4. The safety of the US residential and commercial real estate markets.
While the perception exists that the real estate market may be on the mend, the fact is average prices are down over 19% on average since 2007. Untold losses still exist there, but most people could not take another 20% to 30% drop in prices. If any one of the three issues above explodes, it will inevitably lead to another round of declining prices in real estate - which affects not only the individual homeowners, but the viability of the banking system and the enormous bond and derivative market associated with the underlying real estate loans.

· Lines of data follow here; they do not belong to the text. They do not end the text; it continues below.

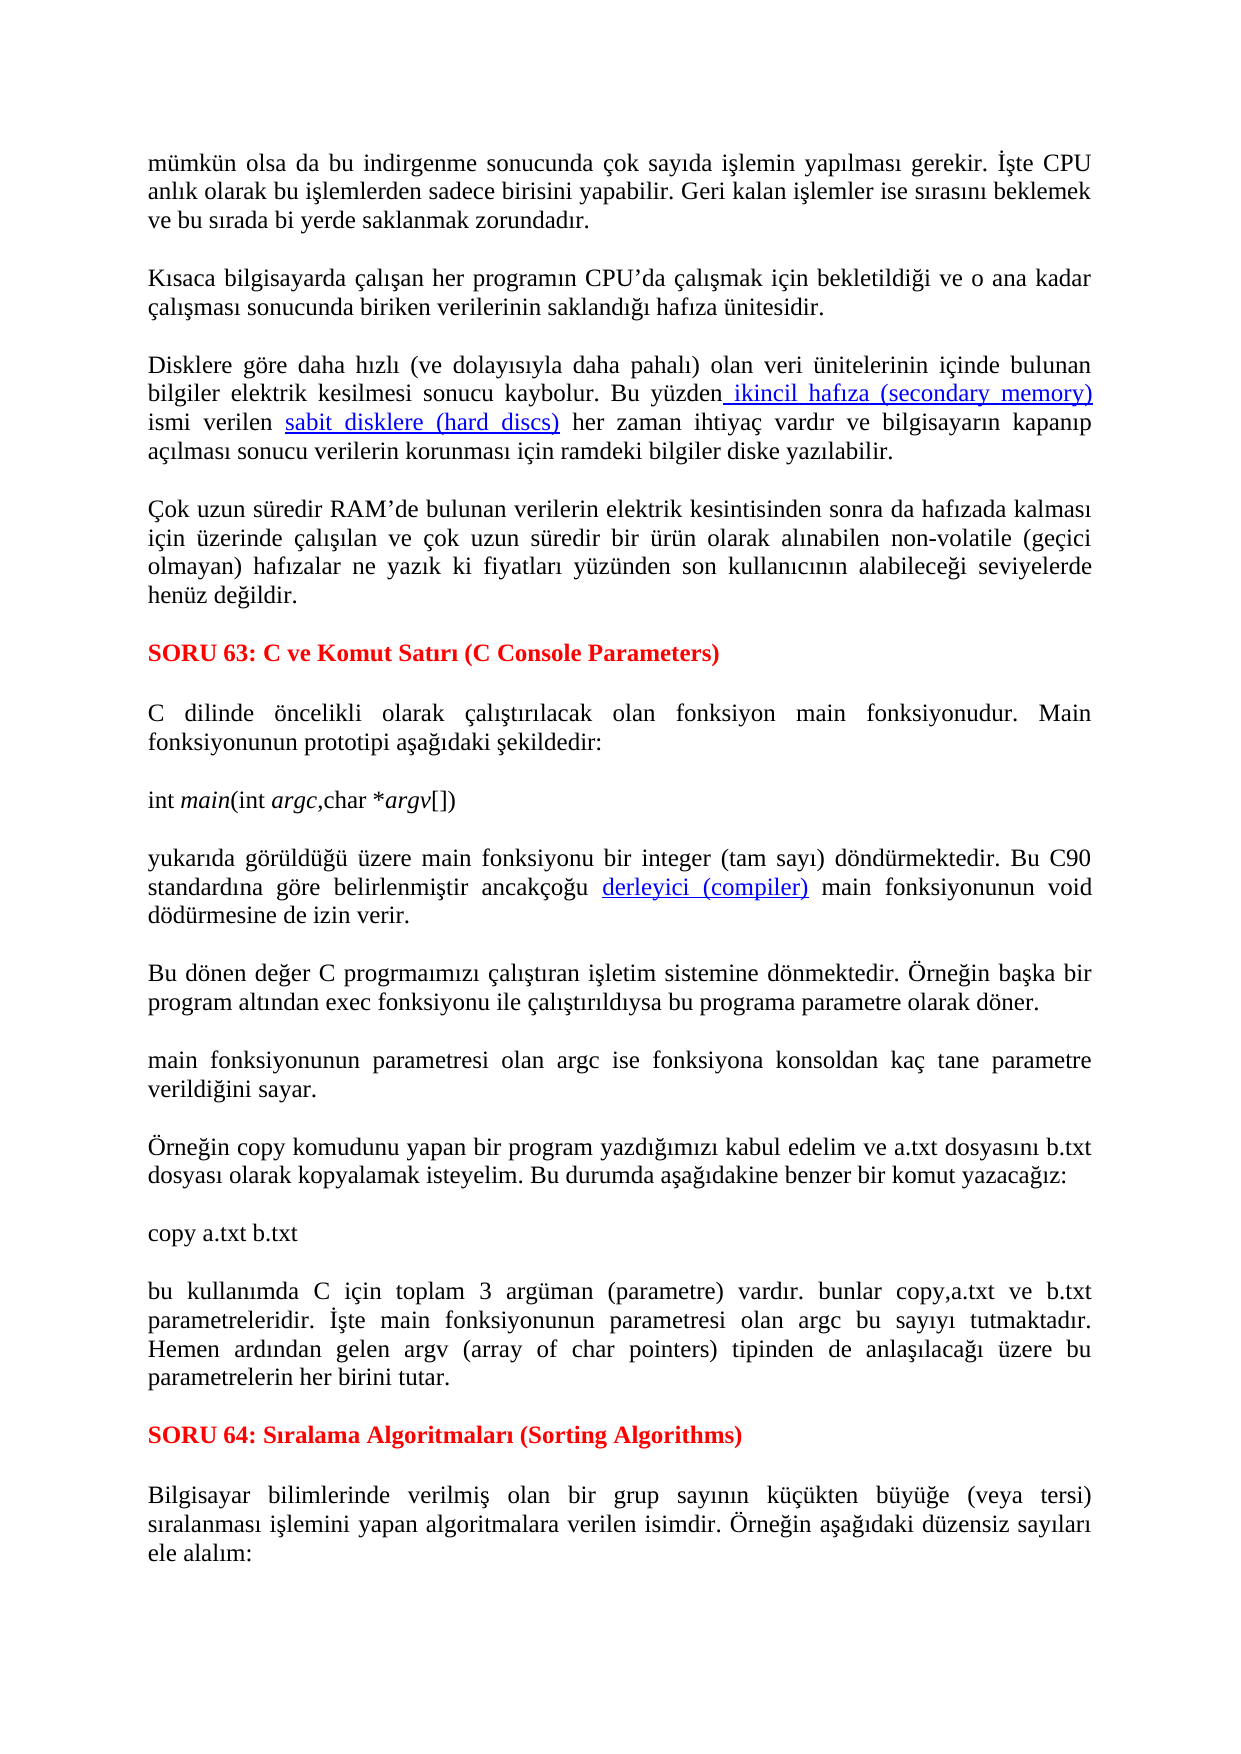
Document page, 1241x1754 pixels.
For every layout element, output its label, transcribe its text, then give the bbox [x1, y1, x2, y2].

text bu kullanımda C için toplam 3 argüman (parametre) vardır. bunlar copy,a.txt ve b.txt parametreleridir. İşte main fonksiyonunun parametresi olan argc bu sayıyı tutmaktadır. Hemen ardından gelen argv (array of char pointers) tipinden de anlaşılacağı üzere bu parametrelerin her birini tutar. [148, 1276, 1093, 1391]
text Çok uzun süredir RAM’de bulunan verilerin elektrik kesintisinden sonra da hafızada kalması için üzerinde çalışılan ve çok uzun süredir bir ürün olarak alınabilen non-volatile (geçici olmayan) hafızalar ne yazık ki fiyatları yüzünden son kullanıcının alabileceği seviyelerde henüz değildir. [148, 494, 1093, 609]
text yukarıda görüldüğü üzere main fonksiyonu bir integer (tam sayı) döndürmektedir. Bu C90 standardına göre belirlenmiştir ancakçoğu derleyici (compiler) main fonksiyonunun void dödürmesine de izin verir. [148, 843, 1093, 929]
text Bilgisayar bilimlerinde verilmiş olan bir grup sayının küçükten büyüğe (veya tersi) sıralanması işlemini yapan algoritmalara verilen isimdir. Örneğin aşağıdaki düzensiz sayıları ele alalım: [148, 1481, 1093, 1567]
text Disklere göre daha hızlı (ve dolayısıyla daha pahalı) olan veri ünitelerinin içinde bulunan bilgiler elektrik kesilmesi sonucu kaybolur. Bu yüzden ikincil hafıza (secondary memory) ismi verilen sabit disklere (hard discs) her zaman ihtiyaç vardır ve bilgisayarın kapanıp açılması sonucu verilerin korunması için ramdeki bilgiler diske yazılabilir. [148, 350, 1093, 465]
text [148, 148, 1093, 234]
text Örneğin copy komudunu yapan bir program yazdığımızı kabul edelim ve a.txt dosyasını b.txt dosyası olarak kopyalamak isteyelim. Bu durumda aşağıdakine benzer bir komut yazacağız: [148, 1132, 1093, 1189]
subtitle SORU 64: Sıralama Algoritmaları (Sorting Algorithms) [148, 1420, 1093, 1449]
text main fonksiyonunun parametresi olan argc ise fonksiyona konsoldan kaç tane parametre verildiğini sayar. [148, 1045, 1093, 1102]
text int main(int argc,char *argv[]) [148, 785, 1093, 814]
text copy a.txt b.txt [148, 1218, 1093, 1247]
text Kısaca bilgisayarda çalışan her programın CPU’da çalışmak için bekletildiği ve o ana kadar çalışması sonucunda biriken verilerinin saklandığı hafıza ünitesidir. [148, 263, 1093, 321]
text Bu dönen değer C progrmaımızı çalıştıran işletim sistemine dönmektedir. Örneğin başka bir program altından exec fonksiyonu ile çalıştırıldıysa bu programa parametre olarak döner. [148, 958, 1093, 1016]
subtitle SORU 63: C ve Komut Satırı (C Console Parameters) [148, 638, 1093, 667]
text C dilinde öncelikli olarak çalıştırılacak olan fonksiyon main fonksiyonudur. Main fonksiyonunun prototipi aşağıdaki şekildedir: [148, 698, 1093, 756]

The above explains why stimulus cannot work at this time and the negative unintended consequences for large parts of our financial system coming from the well meaning Stimulus by the Fed.
Furthermore, we must now add in the polarization of the political process between the Tea Party on the right and the Democratic left. The traditional US government is effectively paralyzed due to the inability of the parties to find common ground. This is largely, but not exclusively due to Tea party intransigence. The political process is effectively paralyzed and cannot take essential decisions to solve the problem.

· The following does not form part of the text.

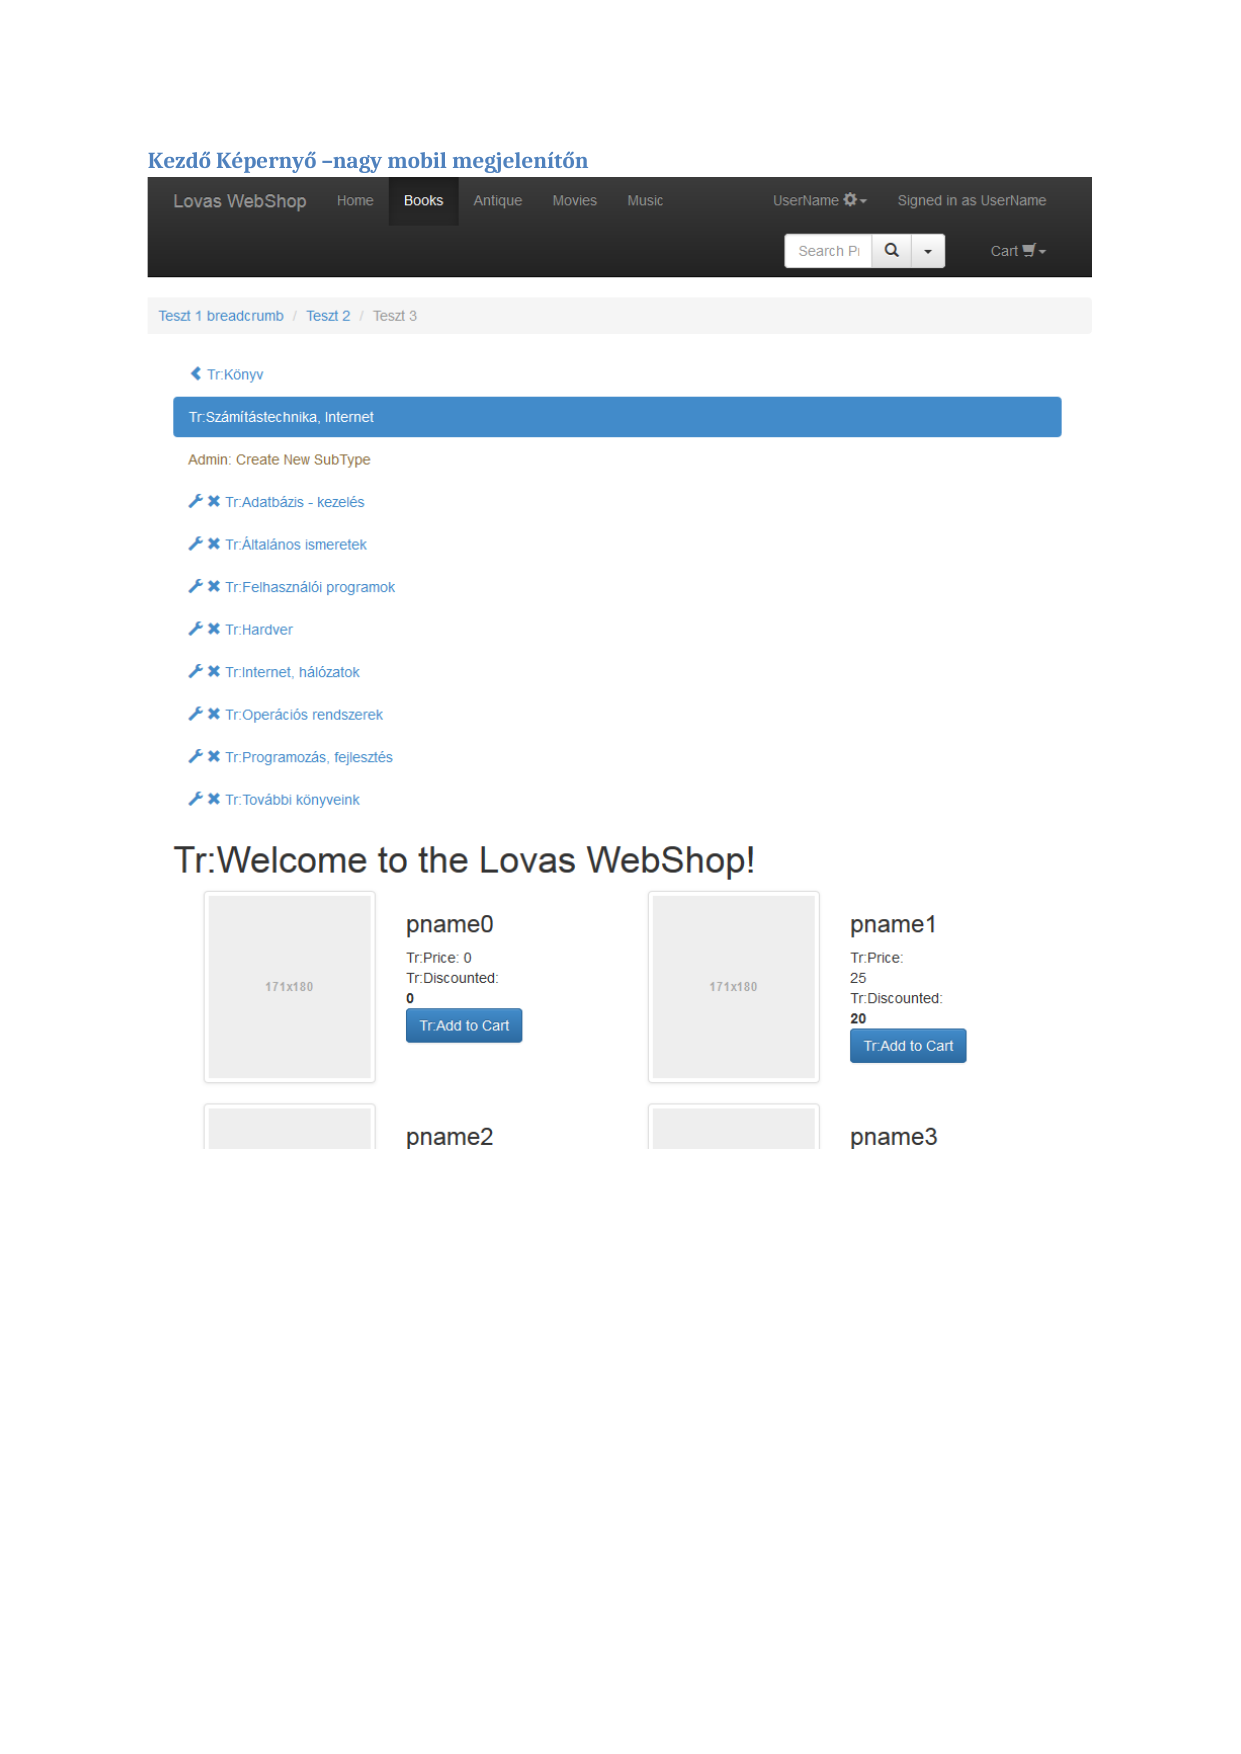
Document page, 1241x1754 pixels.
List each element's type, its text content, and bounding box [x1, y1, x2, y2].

Furthermore, it is my belief that the polarization of the political parties is not the cause of the problem, but a consequence of the problem. Witness this week's spectacle of a male member of the Greek parliament slapping a female member in parliament. Polarization and a breakdown of communal efforts is almost always accompanies political and/or economic collapse of societies throughout history.
In January 2011, I wrote an article "A Possible Market Timeline to 2015". This article made a number of predictions about how this market would develop in the coming years. This article predicted the Southern European countries banks would fall and this would invariably lead to contagion in Europe that would then follow to the US. These scenarios seem to be playing out very much as described in this article of 18 months ago. This article in some ways complements the views expressed here, although it focused more on the coming events than the underlying causes for why they will happen.
- The Tea Party position is shown to be not practical by three critical measures: economic theory, historical fact in similar circumstances, and common sense.
- The Democratic position supports Stimulus as the solution. But stimulus will only defer the problem; it is not capable of solving the problem at this stage of the economic cycle. We are at the end of a historical bubble where there is no real place to profitably make new investments that will have a positive multiplier effect on the economy, an essential condition to making stimulus work.
- The inevitable consequence is that shortly (possibly months or a couple of years), the US and most of the developed world will enter into a several year-long major economic decline causing terrible consequences. Nearly all people will be affected negatively, including billions of the world's inhabitants that will experience truly terrible economic upheaval. An extremely small minority will see and understand the coming collapse and be able to actually improve their economic position. I hope to be among them.
- As always with economic and business cycles, the downturn will end after several years and the world will begin a major new cycle of economic renewal and growth.
Disclosure: I have no positions in any stocks mentioned, and no plans to initiate any positions within the next 72 hours.